— TASK REQUIREMENTS —
Copy every line of text in the material below word for word, leaving out the pictures.

— DATA —

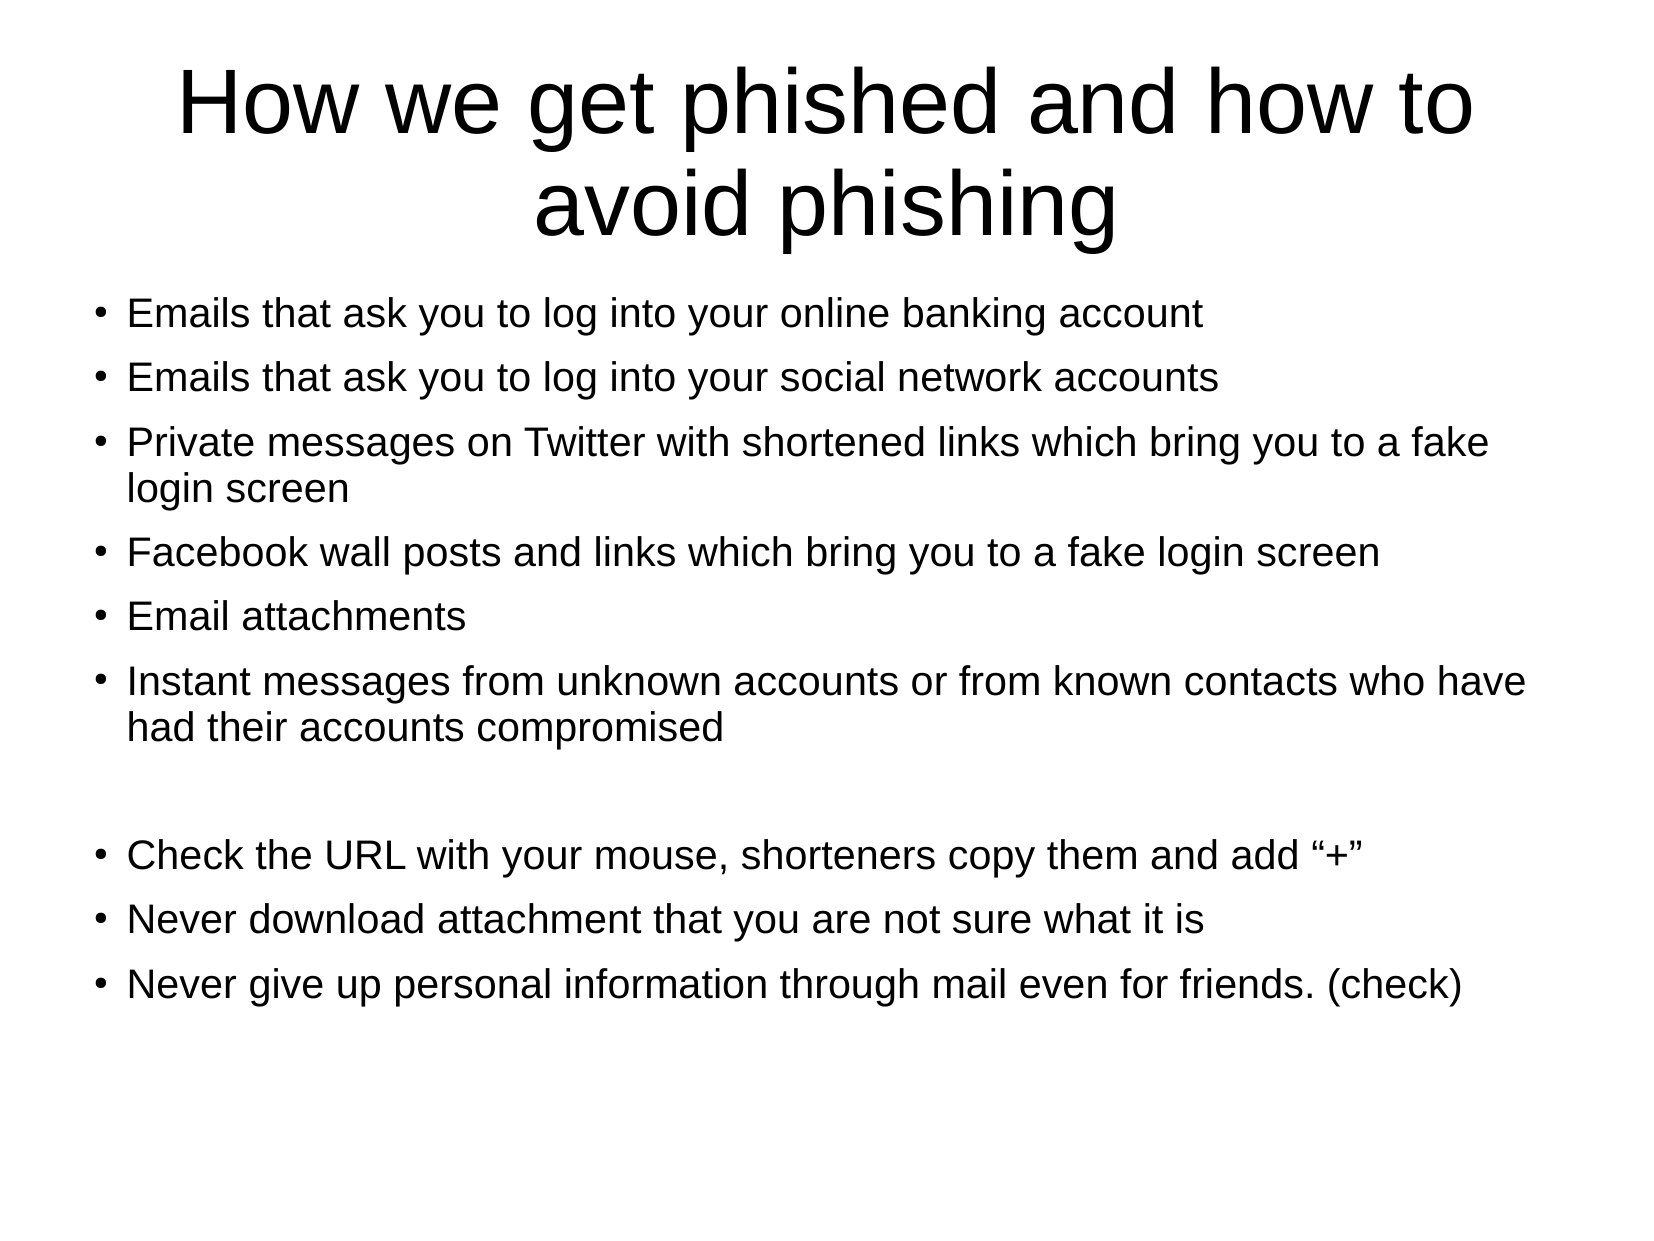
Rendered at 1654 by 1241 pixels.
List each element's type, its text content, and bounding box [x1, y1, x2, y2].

list Emails that ask you to log into your online banking account Emails that ask you to log into your social network accounts Private messages on Twitter with shortened links which bring you to a fake login screen Facebook wall posts and links which bring you to a fake login screen Email attachments Instant messages from unknown accounts or from known contacts who have had their accounts compromised Check the URL with your mouse, shorteners copy them and add “+” Never download attachment that you are not sure what it is Never give up personal information through mail even for friends. (check) [82, 290, 1571, 1010]
title How we get phished and how to avoid phishing [82, 49, 1571, 257]
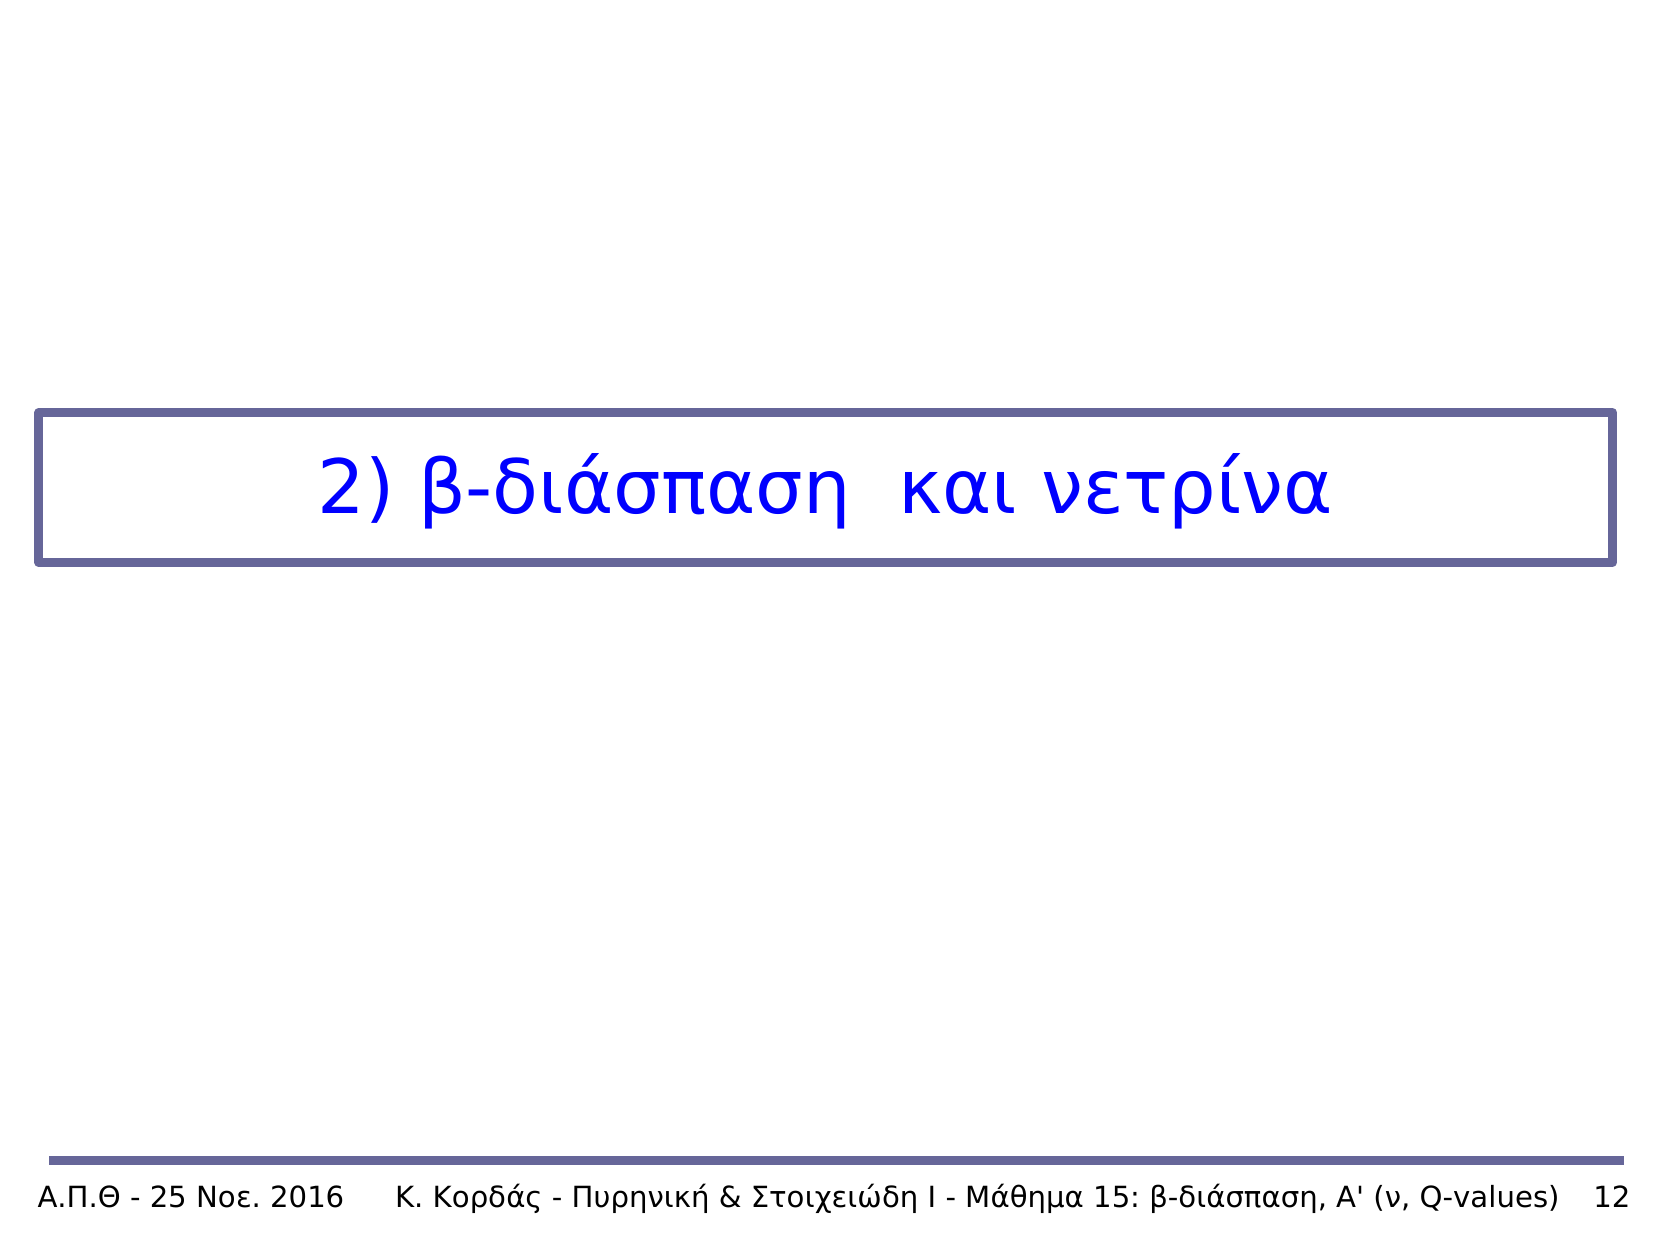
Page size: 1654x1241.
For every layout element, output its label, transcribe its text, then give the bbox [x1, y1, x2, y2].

title 2) β-διάσπαση και νετρίνα [38, 412, 1613, 563]
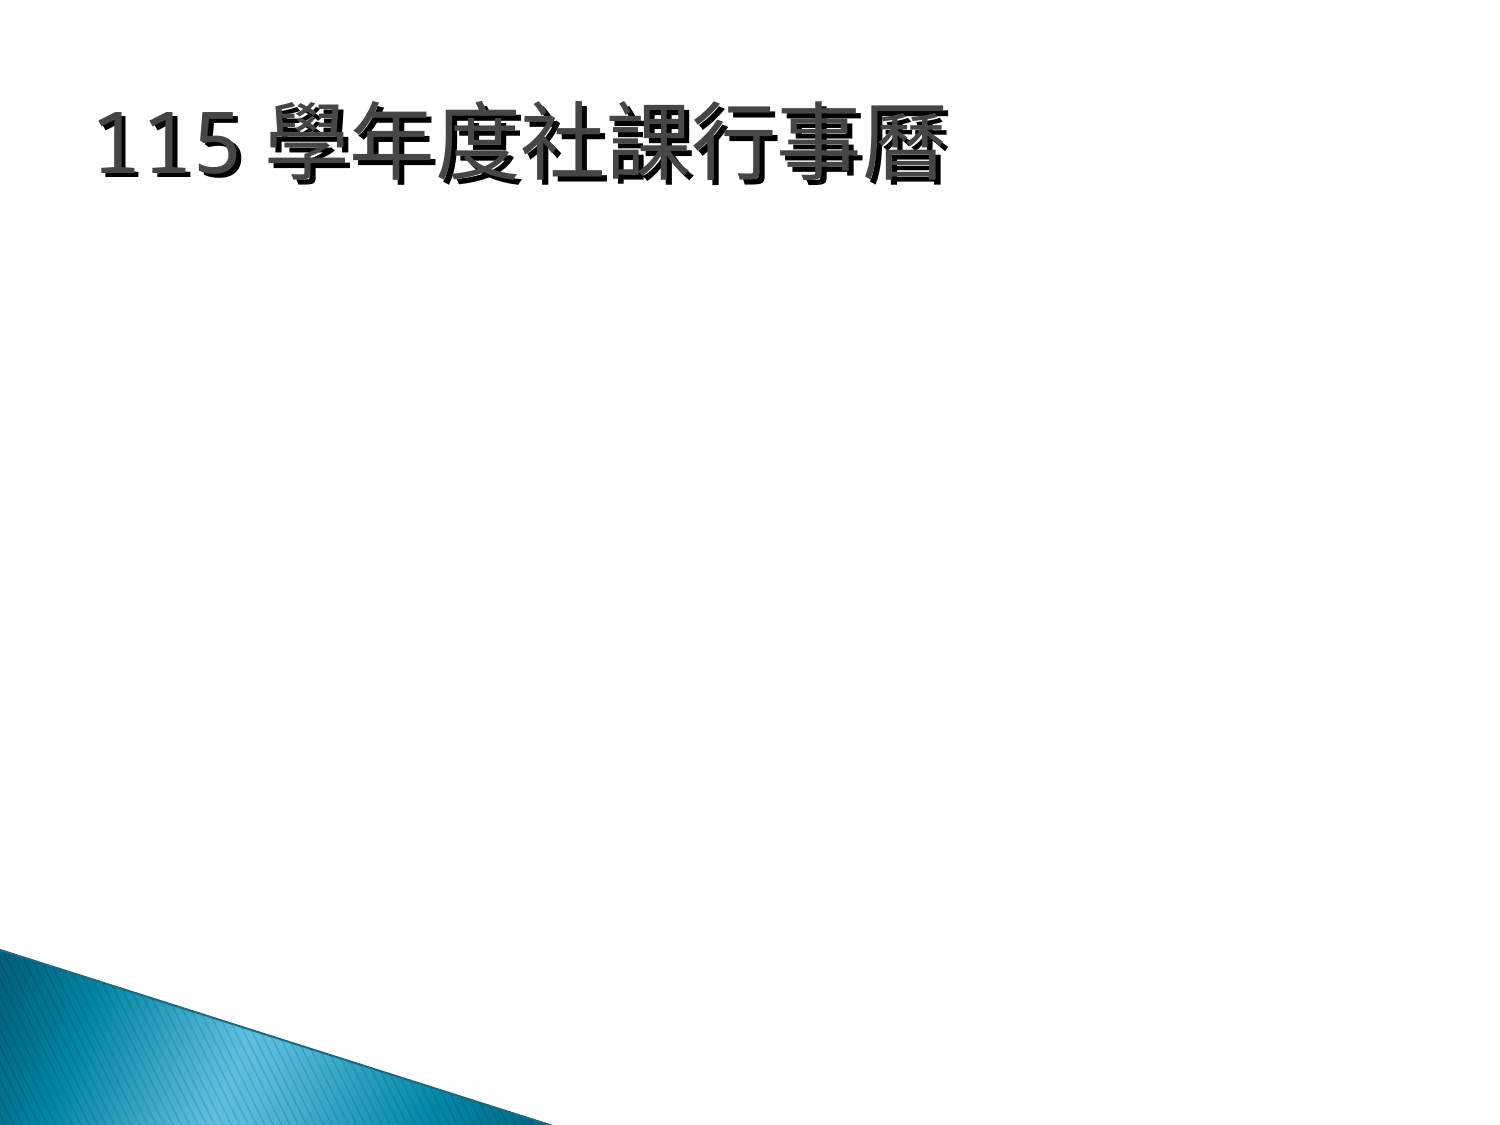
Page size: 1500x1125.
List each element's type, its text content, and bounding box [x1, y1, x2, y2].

title 115學年度社課行事曆 [75, 45, 1426, 233]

— ANSWER TO THIS PROBLEM —
Rendered at 1654 by 1241 pixels.
List each element's type, its text content, and bounding box [x1, y1, x2, y2].

list Emails that ask you to log into your online banking account Emails that ask you to log into your social network accounts Private messages on Twitter with shortened links which bring you to a fake login screen Facebook wall posts and links which bring you to a fake login screen Email attachments Instant messages from unknown accounts or from known contacts who have had their accounts compromised Check the URL with your mouse, shorteners copy them and add “+” Never download attachment that you are not sure what it is Never give up personal information through mail even for friends. (check) [82, 290, 1571, 1010]
title How we get phished and how to avoid phishing [82, 49, 1571, 257]
Page size: 1654x1241.
For every layout element, output its label, transcribe its text, then give the bbox [x1, y1, x2, y2].

title 2) β-διάσπαση και νετρίνα [38, 412, 1613, 563]
Page size: 1500x1125.
List each element's type, its text content, and bounding box [x1, y1, x2, y2].

title 115學年度社課行事曆 [75, 45, 1426, 233]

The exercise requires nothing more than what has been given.